As a side remark, the Tribunal drew attention to the fact that the introduction of the challenged solution does not give any bases for determining the lack of diligence in activities undertaken in the course of a case by a court.
In the light of the above, the Tribunal stated that the introduction of 24-hour time-limit for considering an application by a court in non-contentious proceedings is: indispensable for the proper course of a referendum campaign; effective – since this makes it possible to issue a judgment before the day of election; as well as proportionate – since the goal of relevant proceedings remains in appropriate proportion to restrictions arising from the pace of the court’s activities.
The complainant also challenged the pace of proceedings conducted in accordance with an appellate procedure. In her opinion, an excessively short time-limit for filing an appeal makes it impossible to realise the right to file an appeal, and thus it infringes the right to a fair trial.

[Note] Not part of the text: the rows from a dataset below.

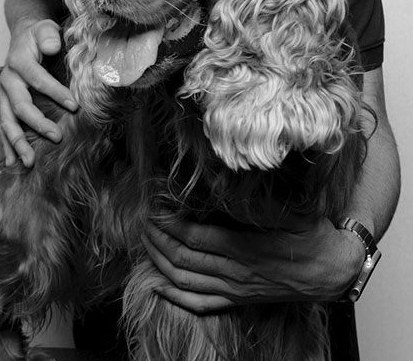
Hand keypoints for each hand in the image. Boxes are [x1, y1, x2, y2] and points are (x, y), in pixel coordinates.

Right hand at [0, 18, 77, 166]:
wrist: (22, 37)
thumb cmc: (39, 35)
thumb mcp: (45, 28)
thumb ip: (48, 36)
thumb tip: (52, 46)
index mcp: (19, 61)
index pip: (37, 79)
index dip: (55, 92)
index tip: (75, 106)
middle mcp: (7, 80)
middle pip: (19, 105)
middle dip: (37, 123)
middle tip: (57, 137)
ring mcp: (3, 94)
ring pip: (7, 121)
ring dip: (17, 142)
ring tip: (29, 162)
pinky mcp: (4, 104)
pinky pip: (5, 126)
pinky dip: (7, 145)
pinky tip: (12, 163)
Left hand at [142, 214, 364, 313]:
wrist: (332, 271)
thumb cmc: (312, 235)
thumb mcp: (290, 206)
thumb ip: (261, 193)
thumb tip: (234, 171)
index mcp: (246, 246)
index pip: (195, 237)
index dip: (170, 224)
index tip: (155, 207)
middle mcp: (237, 271)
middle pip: (184, 259)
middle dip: (158, 240)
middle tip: (143, 222)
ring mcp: (236, 289)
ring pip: (187, 281)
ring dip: (160, 263)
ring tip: (145, 244)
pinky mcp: (239, 299)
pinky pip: (201, 303)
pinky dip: (175, 297)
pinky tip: (157, 286)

In the view of the Constitutional Tribunal, a 24-hour time-limit for filing an appeal against a decision of a court of first instance as well as the same time-limit for determining a case by a court of second instance, although it may limit the court’s proper search for objective truth, it does not infringe the right to a proper court procedure. Indeed, the mode of appellate proceedings remains in appropriate proportion to restrictions arising from the fast pace of legal steps taken by a participant in proceedings and the court.
The presiding judge of the adjudicating bench was Judge Sławomira Wronkowska-Jaśkiewicz, and the judge rapporteur was Judge Andrzej Wróbel.